Wednesday 23 April 2014

The Face of the 1970’s



You all know my father. You, like me, grew up with him. You probably wished he was your father and that's where we differ because I was wishing I had your father. I wished I had a normal dad, a 9-5 dad someone who came home at the end of the day and played with us kids, someone who took an interest in our schoolwork, in our lives. Someone who loved us rather than someone who well loved himself. Turn on the TV in the 1970s, open any newspaper and there was a good chance you'd see my dad's smiling face. For about 2 years he was everywhere, except at home with me, my mum and my brother. Don't get me wrong, I knew then how lucky I was, we had a great childhood, no money worries, great holidays, lovely toys and anything we asked for; except time. I know full well it could have been worse, a lot worse. 
For the past 6 months his face has been all over the media again. But this time the spotlight has not been so welcome. (Although I think he's secretly enjoyed the attention.) 6 months ago the police came knocking on his door and took him away for questioning. Operation Yewtree had caught up with him. After 6 hours of questioning he was released on bail to be met by a posse of reporters outside our family home. Of course he denied all wrongdoing, putting on a polished show in front of the cameras, he still had it.  But the evidence was overwhelming, he was going to trial
I've just come out of the courthouse, of course we were supportive of him throughout the ordeal. What could me and my brother do but smile and show our faith in our father. Of course I stood in the steps of the court before the trial and said that my lovely father was innocent of all charges and would be found so. But to be honest, deep down I’d hoped they'd find him guilty, hoped they'd send him down. In fact it wasn’t that deep down, it was just below the surface, just behind that fake smile. 
You see I knew he was guilty, I'd seen his behaviour with my own eyes, they called it ‘tactile’ in court but as I got older I knew it went further than that. He never touched me, not in 'that' way but I knew full well what he was doing was beyond the acceptable norm even if the 70s was a different time and place. 
God the guts it must have taken to come forward and report those assaults. Why didn't you report it at the time my dad's lawyers had asked. There were a range of answers, we did but no one believed us, it would have ruined our careers, we were scared etc etc. The lawyers made the women look like fantasists and liars, out to make a quick buck on the back of the Jimmy Saville case. Then, a string of celebrity friends with their own secrets to hide came and vouched for my dad, came and said that they were never suspicious of anything going on, but not being suspicious doesn’t mean nothing happened. The crème de la crème was my dad’s performance, he took being under oath as being live on air. He turned back the clock and turned on the charm, for a moment even I believed him.
Then it was over to the jury, time for deliberation, but it’s impossible to have a jury of your peers when your face was the face of the 70s. When the people making their minds up still remember your 'hilarious' appearances on Saturday evening peak time TV, when your fate is in the hands of people who wished you were their father or uncle.

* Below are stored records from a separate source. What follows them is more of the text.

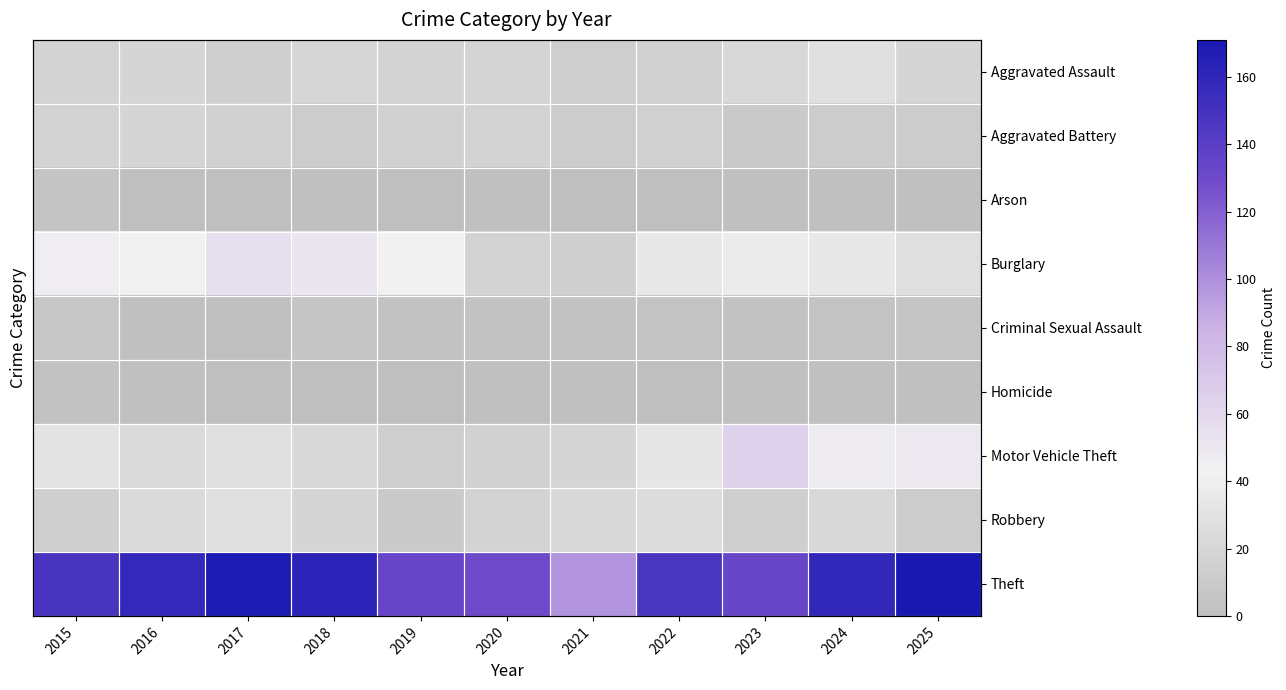

Which series has the largest total across all categories?

Theft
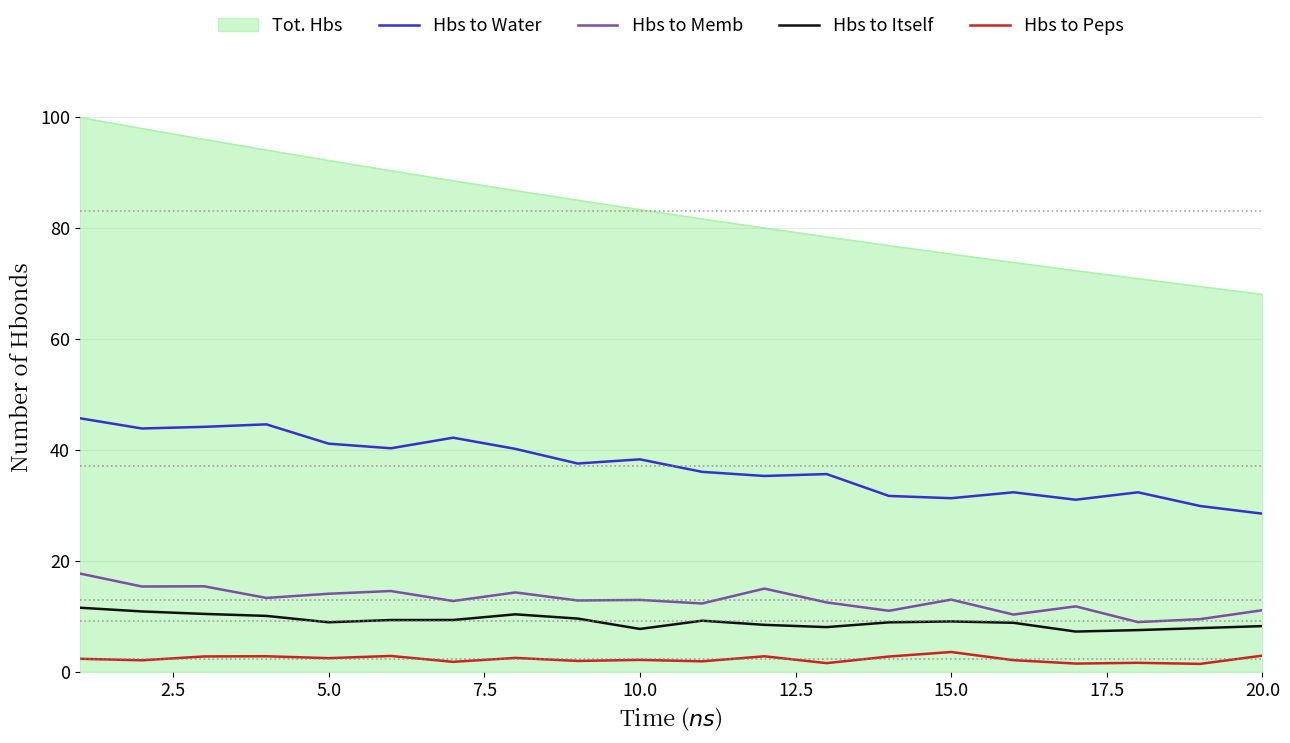

Which series has the widest spread of values?

Tot. Hbs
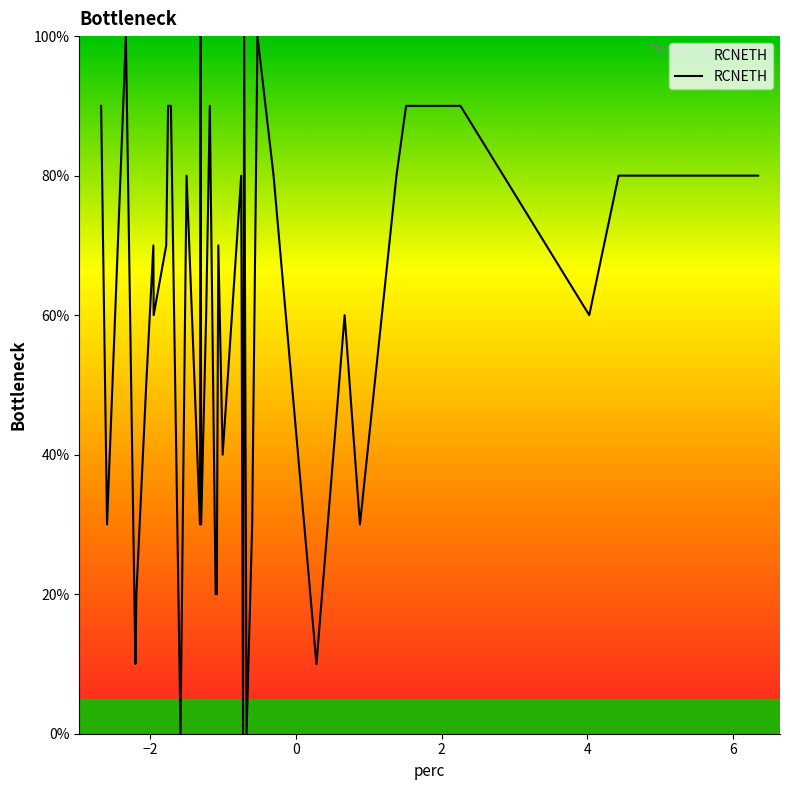

What is the maximum value shown in the chart?

100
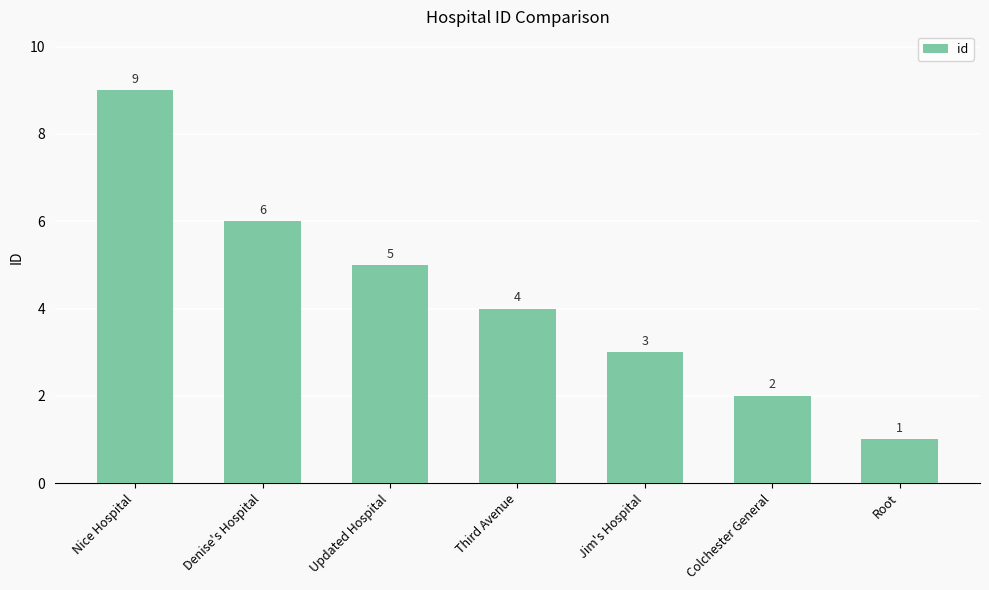

What is the value of the 7th bar from the left?

1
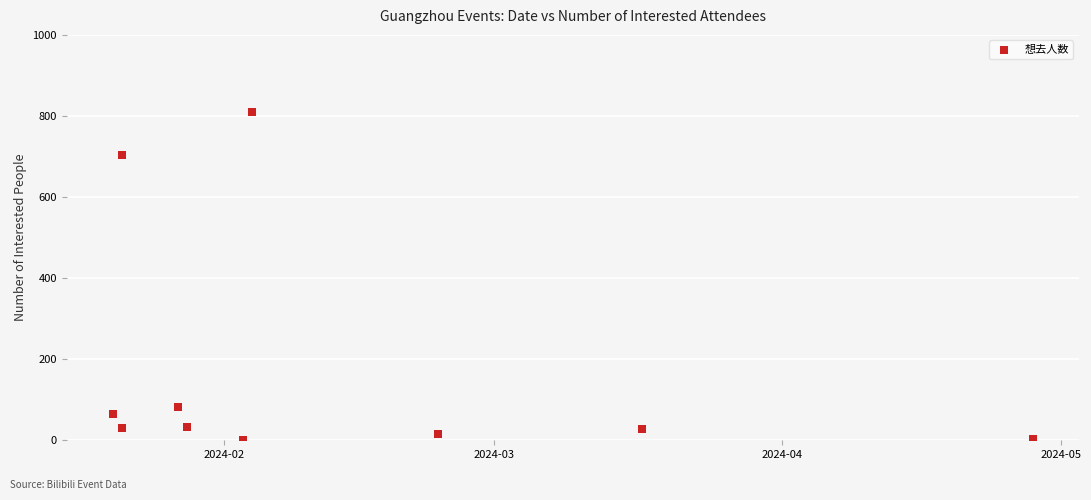

What Y value in the scatter plot is closest to 405?

703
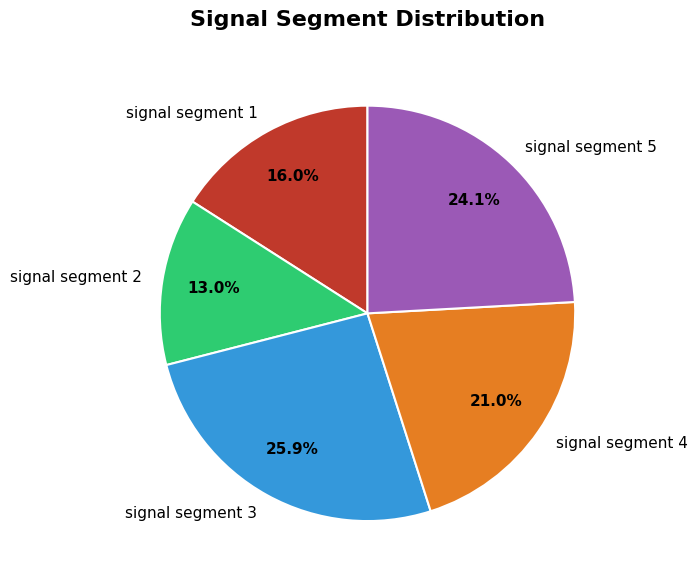

What percentage is the signal segment 5 slice, to the nearest percent?

24%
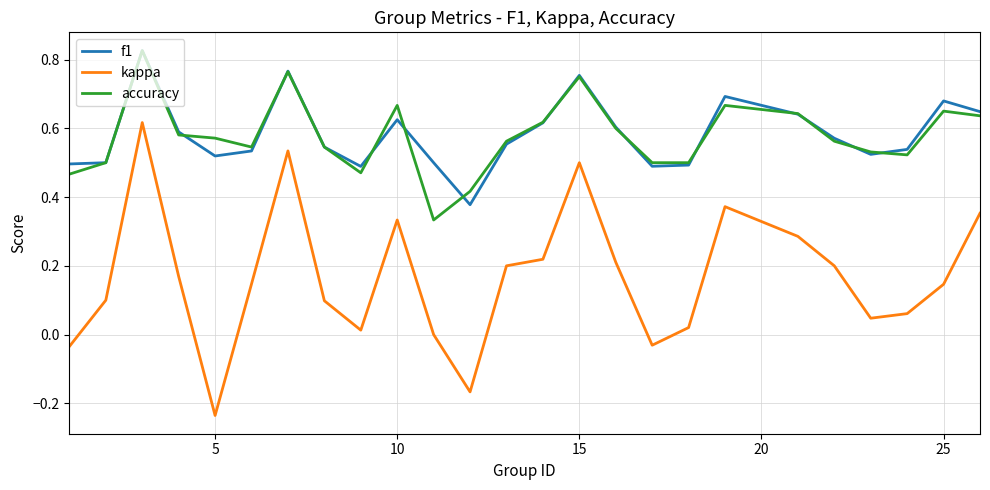

True or false: kappa and f1 intersect in this chart.

False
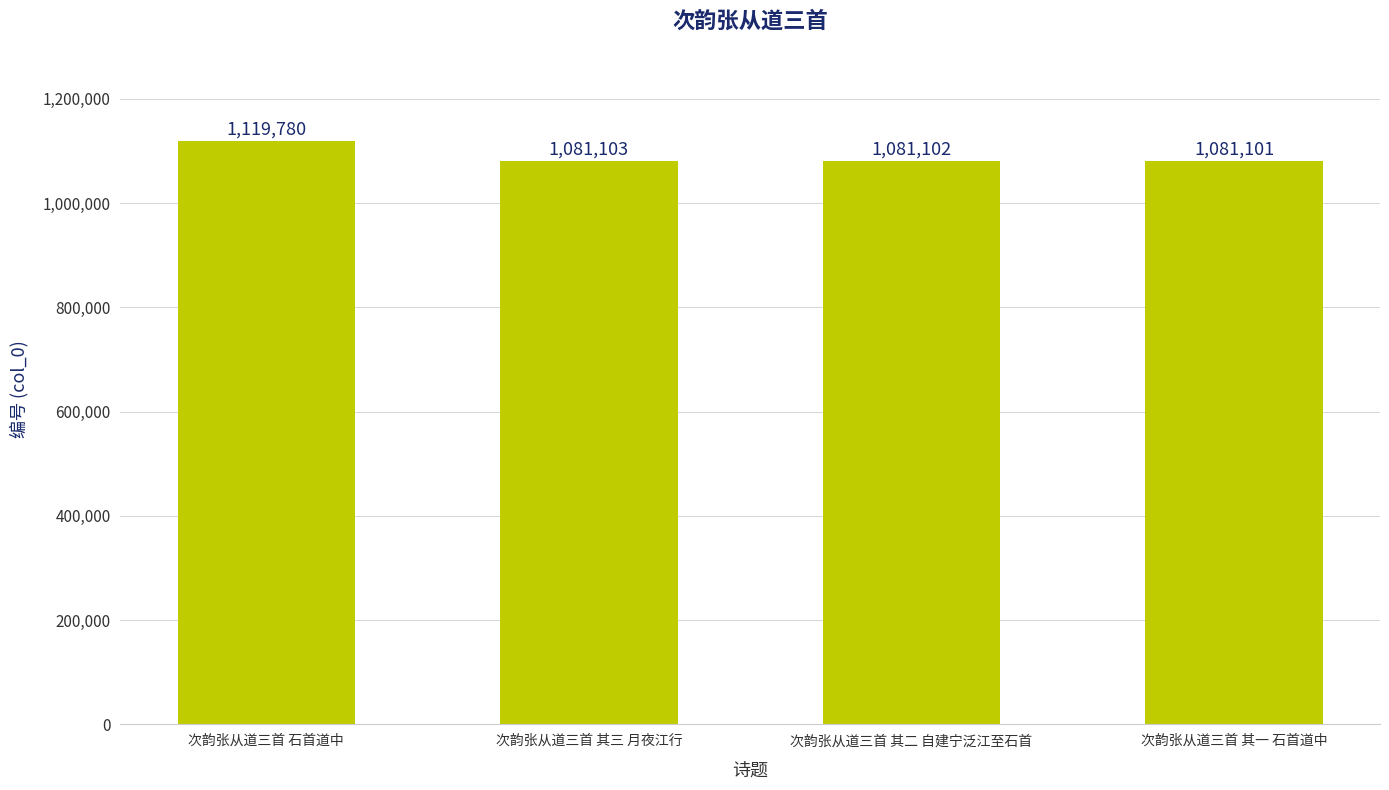

Approximately how many times larger is the value at 次韵张从道三首 其一 石首道中 compared to 次韵张从道三首 其三 月夜江行?

1.0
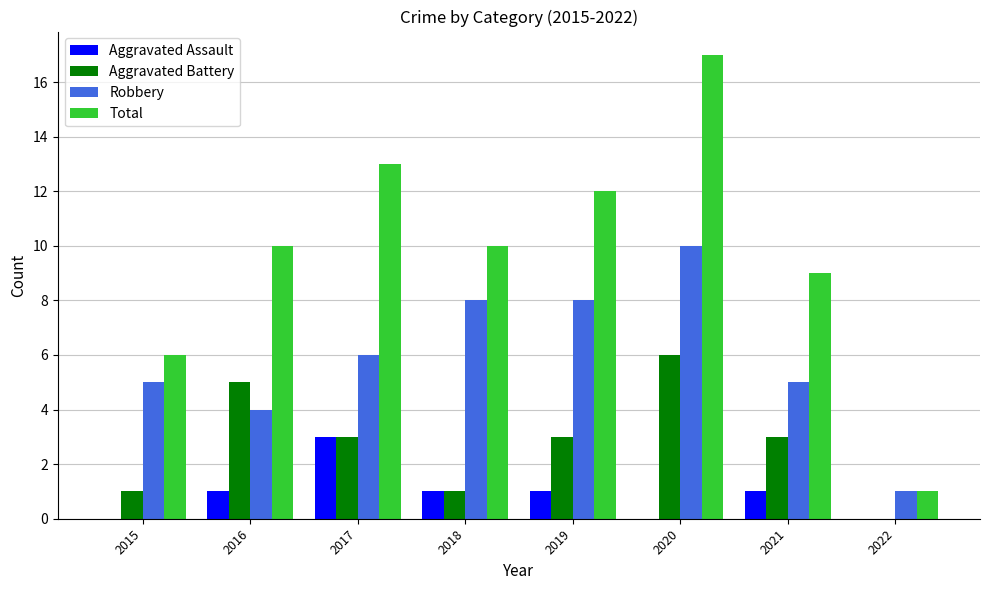

True or false: Aggravated Battery has a value of 0 at 2018.

False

So in a moment you'll walk free from that court, walk away from your victims, walk away from your past. But I won't be behind you as you face the press. I'm sorry but I've done my duty, I can do no more. You can walk away from your past, but your victims can’t.  And now what?  The jungle beckons, or Dancing on Ice, you're famous again now, you can milk it while your victims suffer in silence. And I'm left to wonder if Saville himself would have got off if tried by a jury of his peers. 

All characters appearing in this work are fictitious. Any resemblance to real persons, living or dead, is purely coincidental or the result of a guilty conscience.